Most semiconductors are unable to change color-state on demand; however, metal halide perovskites have shown chromogenic behavior whereby they can transform between two or more color states under the action of an external stimuli. The presence of a chromogenic mechanism in halide perovskites offers up the possibility of color-changing semiconductor devices, such as a dynamically color-changing solar cell.

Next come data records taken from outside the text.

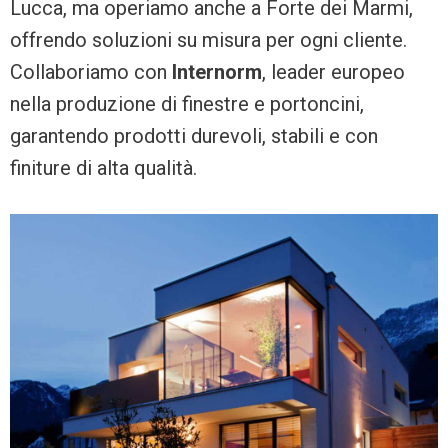
Lucca, ma operiamo anche a Forte dei Marmi,
offrendo soluzioni su misura per ogni cliente.
Collaboriamo con
Internorm
, leader europeo
nella produzione di finestre e portoncini,
garantendo prodotti durevoli, stabili e con
finiture di alta qualità.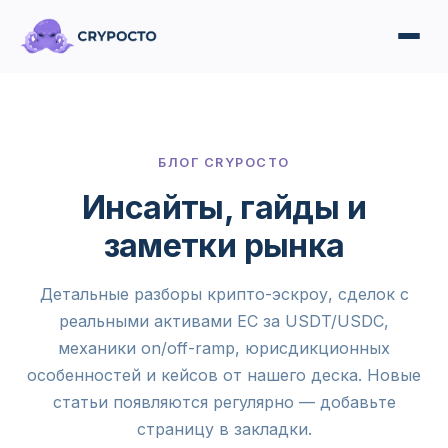
БЛОГ CRYPOCTO
Инсайты, гайды и
заметки рынка
Детальные разборы крипто-эскроу, сделок с
реальными активами ЕС за USDT/USDC,
механики on/off-ramp, юрисдикционных
особенностей и кейсов от нашего деска. Новые
статьи появляются регулярно — добавьте
страницу в закладки.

In this work, we investigate explore the solvatochromism (color change in response to solvent intercalation-deintercalation) of 2D perovskite materials using methylamine. Methylamine demonstrates a rich intercalation chemistry with 2D halide perovskites, and the design of the long-chain cation plays a significant role in dictating the interactions. We demonstrate that methylamine can be retained in the film, leading to the formation of a variety of secondary phases, and that the A-site cation can be tuned to avoid methylamine retention and yield a more robust intercalation-deintercalation process. This is done by manipulating the organic-organic interactions as well as the interactions between both the organic cation head and tail with the inorganic metal halide layers. Several cation series are explored to adjust various aspects of the A-site cation interactions and provide experimental support for more general design rules around these different interactions. These initial experiments provide a framework for the design of solvatochromic halide perovskites and improve the understanding of 2D perovskite material design. Carefully tailoring the nature of the A-site cation will prove perhaps the key factor for the design of chromogenic halide perovskite semiconductors.